Just to add to the backplot…
The region of Judea (I don’t know the country name at the time) was absorbed into Alexander the Great’s empire. On his death, Judea and the surrounding provinces passed to the Seleucids based in then-current Syria. Several internal disputes later (one of which became Chanukah), the Roman Empire took over the province of Judaea (Latin spelling) along with much of the former Greek empire. After a certain period of unrest in the 1st century CE, the Romans attacked Jerusalem, destroying the Second Temple. Unrest continued sporadically for another century; a revolt attempt was crushed at Beitar in the mid-second century, and the Romans renamed the province Palestinia, after the Philistines based in Gaza (and possibly extinct by the time the Romans became a power).
Palestinia (Palestine, in English) later became part of the Byzantine empire, then was taken over by a series of Muslim powers, the last of which was the Ottoman Empire. See previous posts for the change from Ottoman to British control.

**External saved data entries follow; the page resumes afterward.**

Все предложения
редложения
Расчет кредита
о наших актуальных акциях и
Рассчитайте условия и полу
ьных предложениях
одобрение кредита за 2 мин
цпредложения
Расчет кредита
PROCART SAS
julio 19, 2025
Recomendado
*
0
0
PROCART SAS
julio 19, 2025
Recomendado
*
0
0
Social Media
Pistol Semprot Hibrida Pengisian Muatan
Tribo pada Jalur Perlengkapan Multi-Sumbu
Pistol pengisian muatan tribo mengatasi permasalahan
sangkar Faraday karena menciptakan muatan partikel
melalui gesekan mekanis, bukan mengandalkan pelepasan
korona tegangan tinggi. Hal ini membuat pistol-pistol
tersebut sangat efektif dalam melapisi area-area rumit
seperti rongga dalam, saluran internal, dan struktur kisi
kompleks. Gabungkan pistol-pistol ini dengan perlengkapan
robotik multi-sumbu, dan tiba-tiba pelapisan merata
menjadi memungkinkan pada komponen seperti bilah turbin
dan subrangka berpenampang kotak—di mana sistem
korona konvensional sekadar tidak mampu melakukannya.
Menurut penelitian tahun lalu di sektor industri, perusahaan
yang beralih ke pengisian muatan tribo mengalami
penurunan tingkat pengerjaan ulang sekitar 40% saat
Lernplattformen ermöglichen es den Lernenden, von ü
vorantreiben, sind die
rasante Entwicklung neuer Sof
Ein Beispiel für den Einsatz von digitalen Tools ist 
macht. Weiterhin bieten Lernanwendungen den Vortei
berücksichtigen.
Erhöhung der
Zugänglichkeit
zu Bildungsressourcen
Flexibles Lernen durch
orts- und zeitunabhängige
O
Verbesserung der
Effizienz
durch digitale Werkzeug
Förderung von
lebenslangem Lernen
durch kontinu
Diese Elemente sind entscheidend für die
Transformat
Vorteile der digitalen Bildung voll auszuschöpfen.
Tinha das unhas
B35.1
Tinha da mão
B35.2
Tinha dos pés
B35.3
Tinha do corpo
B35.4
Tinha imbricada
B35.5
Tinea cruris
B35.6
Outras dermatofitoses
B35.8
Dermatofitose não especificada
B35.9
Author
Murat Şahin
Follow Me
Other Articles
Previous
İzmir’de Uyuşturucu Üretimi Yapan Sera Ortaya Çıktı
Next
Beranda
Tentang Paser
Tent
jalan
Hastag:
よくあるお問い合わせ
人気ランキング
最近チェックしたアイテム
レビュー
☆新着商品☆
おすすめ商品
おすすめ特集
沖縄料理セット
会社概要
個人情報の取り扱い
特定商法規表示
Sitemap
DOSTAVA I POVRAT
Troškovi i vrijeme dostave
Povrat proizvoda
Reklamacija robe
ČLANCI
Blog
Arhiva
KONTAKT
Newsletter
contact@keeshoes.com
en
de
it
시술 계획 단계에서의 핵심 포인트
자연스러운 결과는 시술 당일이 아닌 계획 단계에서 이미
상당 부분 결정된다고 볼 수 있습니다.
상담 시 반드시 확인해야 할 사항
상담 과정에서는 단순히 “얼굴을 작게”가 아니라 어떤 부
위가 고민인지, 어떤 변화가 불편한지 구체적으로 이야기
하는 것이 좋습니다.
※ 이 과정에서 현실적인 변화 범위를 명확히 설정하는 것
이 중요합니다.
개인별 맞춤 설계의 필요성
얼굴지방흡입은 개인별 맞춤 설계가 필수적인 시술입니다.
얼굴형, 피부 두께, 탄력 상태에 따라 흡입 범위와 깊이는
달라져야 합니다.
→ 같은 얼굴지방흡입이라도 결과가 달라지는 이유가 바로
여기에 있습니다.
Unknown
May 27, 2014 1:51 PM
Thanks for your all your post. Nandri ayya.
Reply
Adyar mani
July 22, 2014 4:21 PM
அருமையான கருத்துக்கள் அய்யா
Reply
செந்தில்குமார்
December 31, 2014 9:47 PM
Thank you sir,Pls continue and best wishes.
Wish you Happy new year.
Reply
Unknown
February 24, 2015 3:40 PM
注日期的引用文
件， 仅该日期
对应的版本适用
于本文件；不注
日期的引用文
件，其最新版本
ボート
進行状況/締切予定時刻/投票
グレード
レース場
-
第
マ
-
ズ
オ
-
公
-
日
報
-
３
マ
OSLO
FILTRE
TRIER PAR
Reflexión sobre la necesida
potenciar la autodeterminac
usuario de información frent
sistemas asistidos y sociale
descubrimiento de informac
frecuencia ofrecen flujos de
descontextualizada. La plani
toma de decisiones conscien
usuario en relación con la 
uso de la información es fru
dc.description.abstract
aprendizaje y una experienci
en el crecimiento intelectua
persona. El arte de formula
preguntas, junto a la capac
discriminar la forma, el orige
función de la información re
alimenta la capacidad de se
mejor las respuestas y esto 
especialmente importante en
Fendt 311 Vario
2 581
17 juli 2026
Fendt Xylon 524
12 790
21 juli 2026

ca. 1900, Theodor Hertzl persuaded many Jews in Europe to return to Palestine and settle there. This First Aliyah settled and cultivated what was basically a wasteland, according to the Jewish history books. I ought to see what the other history books say in comparison.
As best I know, and I’m getting out of my good knowledge here, the Arabs in Palestine started identifying themselves as “Palestinians” ca. 1920. From then to after WWII, the Jewish settlers, Palestinians, and British Mandate forces had a low-level three-way fight. The British spun off the part of Palestine east of the Jordan River as the Arab country of Transjordan; I think this was during the interwar period. The UN Partition Plan of 1947 gave the Jewish-settled areas to the Jews, the Palestinian-inhabited areas to the Palestinians, and made Jerusalem an international city, not part of either side. The moment the partition went into effect in May 1948, the Arab countries attacked, essentially reducing the 3-sided war to 2-sided, as part of the partition plan was the termination of the British Mandate over Palestine.
Without getting into the realm of GD, I’ll only say that the fighting has continued ever since.
Your questions in post #4 are, I believe, in the realm of GD.